In the case of the soundplay, too, the sheer exuberance of language dovetails with the unabashedly joyful declaration of love. In the opening sequence, where Lux describes a series of straightforward vehicles, he first begins to run the words together to increase movement, and then slips into alliteration: “on wheels—car, bus, cycle, truck, scooter, (roller) / skates, trolley, tram, tumbrel. / Towards you” (2-4). Although the middle of the poem contains more fantastic soundplay (“by a big rubberband, jumbo / airbus, on Dumbo’s / neck, one-seater copter” [11-13]), it’s the dialing down at the poem’s conclusion that catches me as a reader. Although the speaker never actually reaches his lover, he not only indicates that he is “on a sure course,” but uses a final list to describe the ultimate rest he will imminently achieve in union, with “harbor, origin, heart.” The music here is a complete turnaround from the irrepressibly nimble sounds prior to the resolution, and it slows the movement almost to a halt, suggesting an arrival. The five words in the final line—“towards you: harbor, origin, heart”—are linked by the repetition of the satisfying “r” sound, and by the mirroring words “harbor” and “heart.” I am as sensitive to sentimentality in poetry as any MFA grad worth their salt—which is exactly why it’s so moving to see it risked, vulnerably, and earned.
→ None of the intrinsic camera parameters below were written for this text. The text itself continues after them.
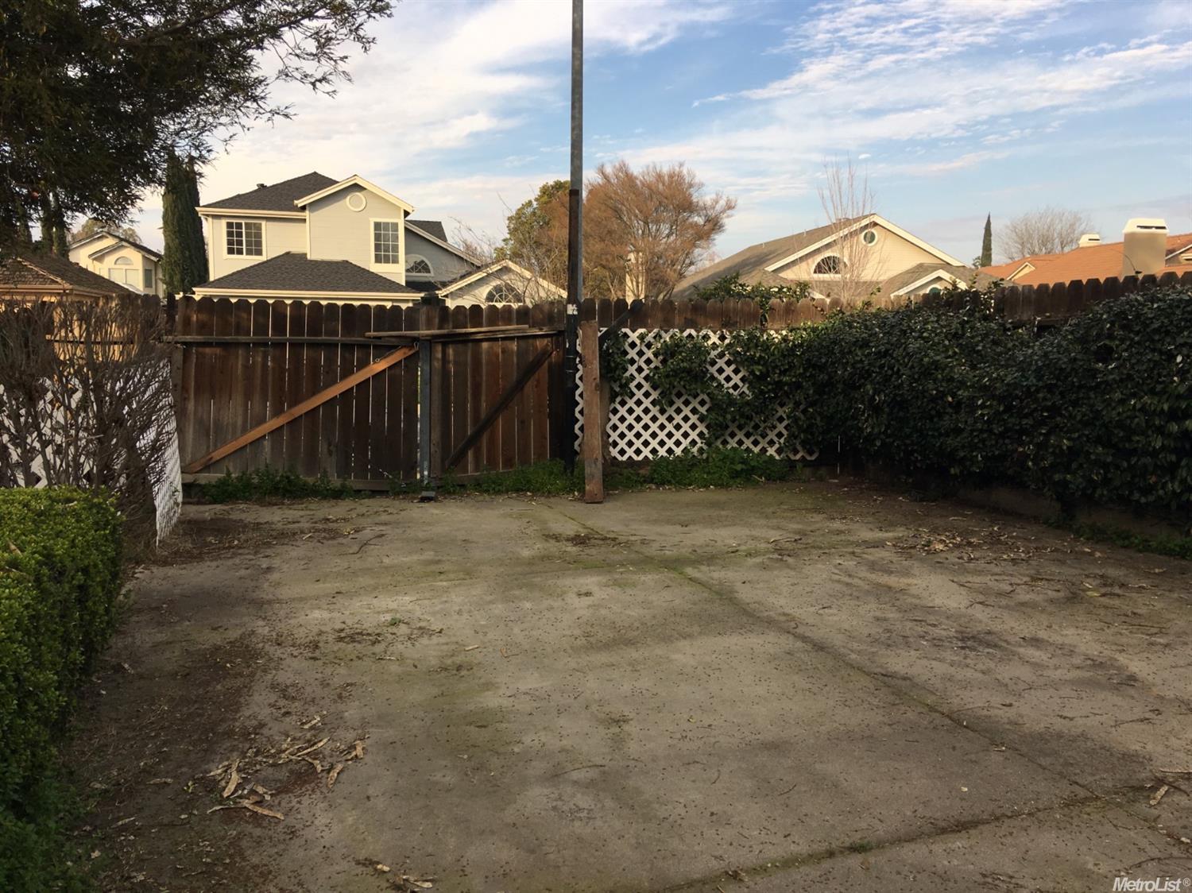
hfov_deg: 61.7
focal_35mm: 29
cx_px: 596
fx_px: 998
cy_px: 446
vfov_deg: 48.2
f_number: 2.2
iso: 25
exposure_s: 1/894
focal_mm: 4.15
Lux turned his generous eye outward in poems, too. A piece like “I Love You Sweatheart” (always a showstopper at readings) takes a piece of misspelled highway graffiti and uses it to embody the highest impulses of love:

A man risked his life to write the words.
Love is like this at the bone, we hope, love
is like this, Sweetheart, all sore and dumb
and dangerous, ignited, blessed – always,
regardless, no exceptions,
always in blazing matters like these: blessed. (16-21)
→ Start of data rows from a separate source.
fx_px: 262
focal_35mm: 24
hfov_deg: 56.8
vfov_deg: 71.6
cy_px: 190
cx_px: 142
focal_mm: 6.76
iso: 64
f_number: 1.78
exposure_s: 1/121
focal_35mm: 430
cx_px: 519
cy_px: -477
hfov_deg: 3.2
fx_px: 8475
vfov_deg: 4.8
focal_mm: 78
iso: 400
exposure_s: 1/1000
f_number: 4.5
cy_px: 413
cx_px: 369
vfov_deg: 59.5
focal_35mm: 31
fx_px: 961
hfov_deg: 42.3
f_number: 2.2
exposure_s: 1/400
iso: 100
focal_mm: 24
And in “Triptych, Middle Panel Burning,” a poem about his childhood on a rural dairy farm, Lux opens with the image of his uncle grabbing his hand as a young boy and with the other hand touching an electric fence. The speaker, looking back, defends his uncle—even thanks him: “He / took the voltage first and besides / it only slaps and never burns” (5-7). A few lines later: “Thank you, Uncle. / You made sure I’d never murder—not / after they fried the guys who deserved it / in the movies” (17-20).

Lux was especially beloved to the Ploughshares community, as an alumnus of Emerson, then as faculty, and as a frequent guest editor. He was apparently as generous in these roles as his work would suggest. And 2017 seems a time when large-heartedness is needed more than ever. I don’t know if such a thing can be learned, but surely reading Lux’s poems would be one way to begin.